▶ **Trecho**
○ ○ ○

A SEMELHANÇA DE CRISTO: CRENÇAS E EFICÁCIA HISTÓRICA

O artigo abaixo foi escrito para a PRIMEIRA CONFERÊNCIA TEOLÓGICA NAZARENA IBEROAMERICA, San José, Costa Rica – 18 e 19 de outubro de 2004. Creio ser pertinente compartilhar neste momento atual para a nossa reflexão ministerial.

O tema é uma perspectiva do que se espera de qualquer cristão que recebe e segue a obra de nosso Salvador e Redentor Jesus Cristo. Traz em si um cunho tanto teológico como prático para a vida da comunidade cristã, a fim de compreender que o significado de ser “semelhante a Cristo” expressa uma identidade comparativa de um ser com outro.

No livro de Mateus, Jesus compartilha, com os discípulos, que ser semelhante a Ele implica segui-lo no mesmo caminho ao Calvário: “quem não toma a sua cruz e vem após mim não é digno de mim” (Mt. 10:38). A clareza nestes dizeres ressalta que o caminho de cada membro integrante do Seu reino deve ser o de abnegação dos valores do mundo, da transitoriedade do homem e da contemplação passageira. Calvário é o lugar onde todos se tornam semelhantes a Cristo.

Sem o calvário, não existe possibilidade de esta semelhança ser uma realidade concreta na vida cristã. As implicações da semelhança se tornam patentes, quando não somente seguimos, como também estamos dispostos a fazer as mesmas coisas que Ele fez. “Não tomar a cruz” é “não estar disposto a sofrer morte de mártir, como um criminoso sentenciado, forçado a levar o madeiro da cruz ao lugar de execução” (Tasker, 1999:87); consecutivamente, é não aceitar a condição de tornar-se semelhante a Ele.

Nas cartas de Paulo, ser semelhante a Cristo é estar morto para si mesmo. “Já não sou eu quem vive, mas Cristo vive em mim; e esse viver que agora tenho na carne, vivo pela fé no Filho de Deus, que me amou e a si mesmo se entregou por mim” (Gal. 2:20). Ao escrever esta passagem aos gálatas, a semelhança em Cristo se evidencia na mortificação do próprio eu. O reflexo da vida de Cristo produz, em cada integrante do reino, uma concreta identificação, que começa a fazer parte do momento em que estabelecemos a “união com Cristo” (Howard, s/a:91) neste mundo e tem seu ápice na eternidade. “Cristo em vós a esperança da glória” (Col. 2:14). Não existe espaço para o “eu” dentro da teologia paulina. Ou o “eu” está vivo ou o “eu” está morto. Se o “eu” está vivo, a semelhança de Cristo é utopia, se o “eu” está morto, a semelhança de Cristo é uma veracidade.

○ ○ ○

▶ **Dados registrados**

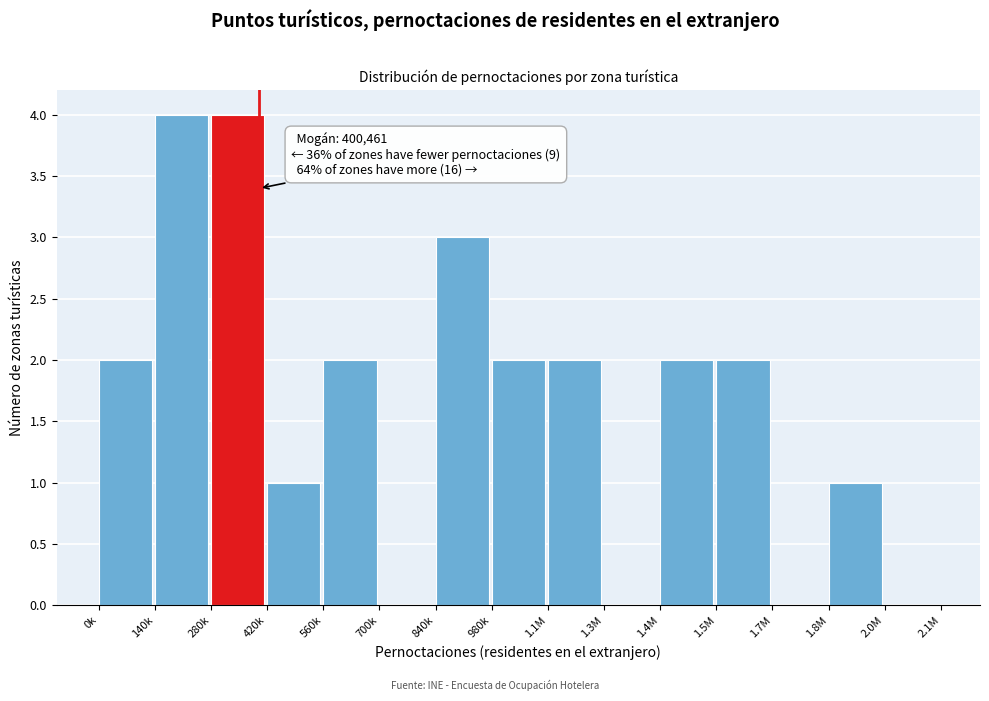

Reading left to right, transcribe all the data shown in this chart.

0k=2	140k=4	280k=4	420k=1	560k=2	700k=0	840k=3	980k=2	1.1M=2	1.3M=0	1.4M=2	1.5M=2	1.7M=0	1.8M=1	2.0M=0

○ ○ ○

▶ **Tarefa 1**
Segundo o trecho sobre a semelhança de Cristo, por que "não tomar a cruz" quer dizer não aceitar ficar semelhante a Ele? Responda em uma a três frases.
▶ **Tarefa 2**
Continue o trecho sobre a semelhança de Cristo a partir da frase com que ele termina.

▶ **Resposta 1**
Ser semelhante a Cristo é segui-lo pelo mesmo caminho até o Calvário e estar disposto a fazer o que Ele fez. "Não tomar a cruz" é não estar disposto a sofrer morte de mártir, como um criminoso condenado e forçado a levar a cruz ao lugar da execução. Quem recusa isso recusa também a condição de se tornar semelhante a Ele.

▶ **Resposta 2**
Assim, “em Cristo” será uma das expressões predileta de que Paulo fará uso em sua teologia, para mostrar à comunidade da igreja que não existe, em momento algum, o comparativo de semelhança com Deus, sem a plena cruz, por trás de cada um de nós. As implicações, ao se fazer uso da expressão “em Cristo”, refletem que ser semelhante a Ele implica em unir-se a Ele por completo e obter na vontade, pensamentos e emoções resultados idênticos ao Deus-homem que morreu na cruz.

Na carta de Pedro, semelhança a Cristo está associada a “santificai a Cristo, como Senhor, em vosso coração” (I Pe. 3:15ª). O recurso aqui apresentado é que o cristão só passa a ter uma identidade completa com a pessoa de Cristo, à medida que em sua vida há um mover “não somente em reverenciar e honrar a Deus, mas glorificá-lo mediante a obediência aos Seus mandamentos” (Hill, 1972:136). Isto é a tônica em toda a carta petrina, que procura demonstrar que a práxis da vida cristã torna-se identificável, com o Salvador, quando cumprimos em nós o que Ele disse e fazemos o que Ele fez em todos os trajetos da sociabilidade em que estamos envolvidos, como servos, cristãos e cidadãos.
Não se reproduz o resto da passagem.